La technique a pris maintenant une telle spécificité, qu’il est devenu nécessaire de la considérer en elle-même, et en tant que système (2). Friedmann avait depuis longtemps insisté sur le caractère de « milieu » pris par la technique, et je considère que ce fut l’idée principale qu’il fallait retenir pour comprendre la situation nouvelle, mais il faut actuellement faire un pas de plus. La technique est devenue un système. Je veux dire par là un ensemble possédant ses caractères propres, comparables à rien d’autre, comportant ses lois particulières de développement et de transformation, et dont toutes les parties sont coordonnées les unes aux autres avant d’être en rapport avec ce qui est étranger, extérieur au système. Le processus d’intervention de la technique sur le réel consiste toujours en une rupture du réel en unités fragmentées malléables. Elle correspond à la découverte scientifique du discontinu : « Les savants découvrent au cœur de la temporalité des unités séparables (atomes, particules, phonèmes, chromosomes…).
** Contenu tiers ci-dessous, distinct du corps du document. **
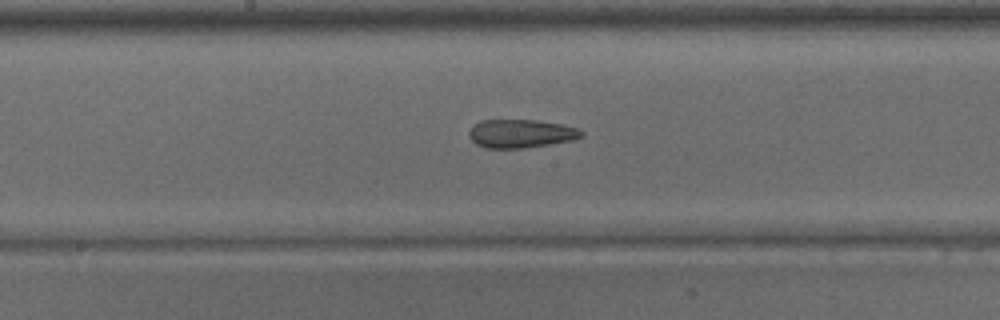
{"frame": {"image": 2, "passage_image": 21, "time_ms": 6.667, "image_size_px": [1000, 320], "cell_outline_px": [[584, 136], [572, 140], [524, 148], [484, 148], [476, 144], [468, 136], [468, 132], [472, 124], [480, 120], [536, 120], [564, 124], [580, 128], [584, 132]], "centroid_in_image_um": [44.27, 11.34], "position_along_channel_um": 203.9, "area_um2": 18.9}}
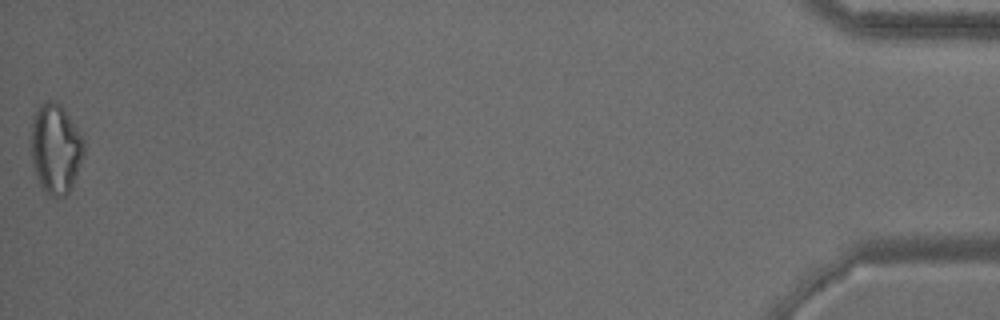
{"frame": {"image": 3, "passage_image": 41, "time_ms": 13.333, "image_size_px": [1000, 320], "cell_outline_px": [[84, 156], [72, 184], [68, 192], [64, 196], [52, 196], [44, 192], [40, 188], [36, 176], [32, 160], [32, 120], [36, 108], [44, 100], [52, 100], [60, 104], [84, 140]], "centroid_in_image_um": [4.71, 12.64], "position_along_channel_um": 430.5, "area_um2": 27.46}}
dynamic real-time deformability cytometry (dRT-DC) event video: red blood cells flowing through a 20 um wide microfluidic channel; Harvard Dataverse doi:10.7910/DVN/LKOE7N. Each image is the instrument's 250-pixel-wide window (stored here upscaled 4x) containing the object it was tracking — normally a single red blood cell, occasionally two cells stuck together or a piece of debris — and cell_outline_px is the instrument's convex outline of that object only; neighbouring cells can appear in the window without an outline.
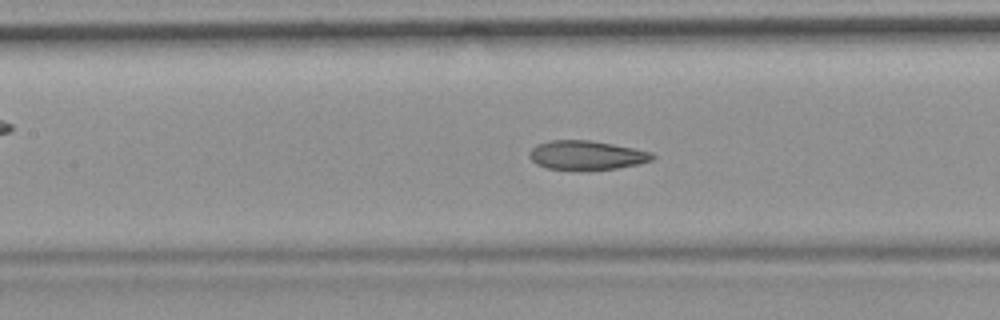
{"species": "common noctule bat (a hibernating species)", "species_latin": "Nyctalus noctula", "temperature_condition": "room temperature", "stored_images_in_passage": 54, "camera_frame_rate_fps": 3000, "um_per_image_px": 0.085, "animal": {"sex": "female", "body_mass_g": 19.9}, "frame": {"image": 1, "passage_image": 24, "time_ms": 7.667, "image_size_px": [1000, 320], "cell_outline_px": [[656, 156], [652, 160], [640, 164], [616, 168], [580, 172], [548, 168], [536, 164], [528, 156], [528, 152], [536, 144], [552, 140], [592, 140], [636, 148], [652, 152]], "centroid_in_image_um": [49.86, 13.21], "position_along_channel_um": 157.5, "area_um2": 21.56}, "authors_computed_cell_mechanics": {"area_um2": 21.8484, "velocity_mm_per_s": 3.6955, "shape_relaxation_time_tau1_ms": null, "shape_relaxation_time_tau2_ms": 2.1495, "deformation_change_tau1": null, "deformation_change_tau2": 0.0865}}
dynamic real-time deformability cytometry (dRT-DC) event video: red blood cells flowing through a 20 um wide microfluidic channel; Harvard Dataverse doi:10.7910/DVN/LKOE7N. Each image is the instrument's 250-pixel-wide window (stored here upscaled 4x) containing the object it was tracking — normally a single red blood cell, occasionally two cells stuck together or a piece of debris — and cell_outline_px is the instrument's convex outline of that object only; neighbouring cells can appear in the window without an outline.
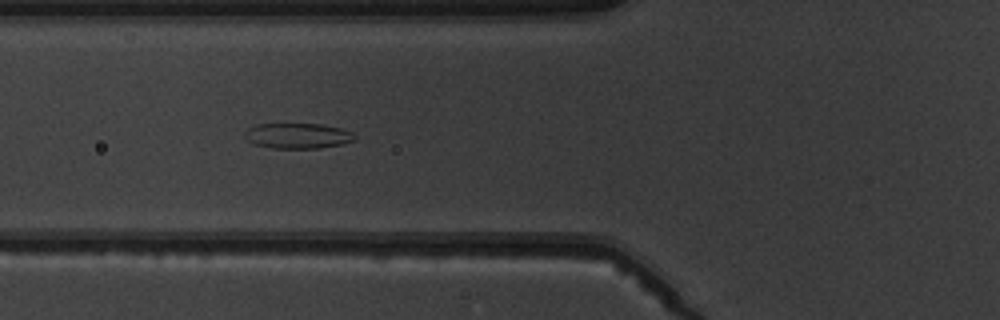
{"species": "common noctule bat (a hibernating species)", "species_latin": "Nyctalus noctula", "temperature_condition": "warm", "stored_images_in_passage": 5, "camera_frame_rate_fps": 3000, "um_per_image_px": 0.085, "animal": {"sex": "male", "body_mass_g": 19.5, "forearm_length_mm": 54.6}, "frame": {"image": 1, "passage_image": 4, "time_ms": 3.333, "image_size_px": [1000, 320], "cell_outline_px": [[356, 140], [344, 144], [320, 148], [272, 148], [256, 144], [248, 140], [244, 136], [244, 132], [248, 128], [256, 124], [320, 124], [340, 128], [352, 132], [356, 136]], "centroid_in_image_um": [25.33, 11.54], "position_along_channel_um": 100.5, "area_um2": 16.3}}
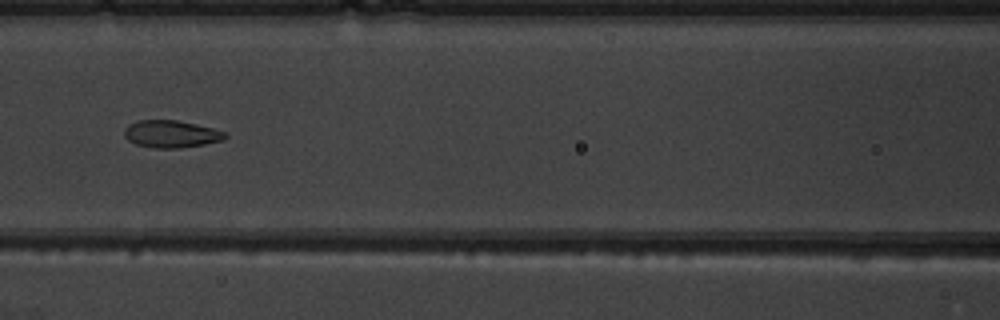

Cette investigation du discontinu envahit tous les domaines […] ce qui change, ce qui semble naître, cela se définit par un arrangement d’unités élémentaires. » (Lefebvre). 

Tout mouvement se ramène par cette analyse à des éléments et un ensemble immobile. Les machines opèrent à partir de ces données. Mais la réduction par la science du réel au discontinu se transpose par la technique en rupture effective de ce réel en éléments effectivement (et non théoriquement) séparés, donc utilisables chacun en soi, susceptibles d’arrangements, de combinaisons nouvelles, aptes à recevoir toutes les quantifications, tous les classements. Mais il s’agit alors à la fois d’un système nouveau (technicien) et à la fois de la réalité concrète dans laquelle l’homme est appelé à vivre. Bien entendu, en employant le mot « système » je ne veux pas dire que la technique soit étrangère au milieu politique, économique, etc. Elle n’est pas un système clos. Mais elle est système en ce que chaque facteur technique (telle machine par exemple) est d’abord relié, relatif à, dépendant de l’ensemble des autres facteurs techniques, avant d’être en rapport avec des éléments non techniques, ou plutôt dans la mesure où la technique est devenue un milieu, il se situe dans ce milieu et le constitue en s’en nourrissant. Il y a système comme on peut dire que le cancer est système. Il y a un mode d’action similaire en tous les points de l’organisme où se manifeste le cancer, il y a prolifération d’un tissu nouveau en rapport avec le tissu ancien, il y a relation entre les métastases. Le cancer inséré dans un autre système vivant est en lui-même un organisme, mais incapable de vivre par lui-même. Il en est de même pour le système technicien : d’un côté, il ne peut se manifester, se développer, exister que dans la mesure où il s’insère dans un corps social existant à part ça. (suite…)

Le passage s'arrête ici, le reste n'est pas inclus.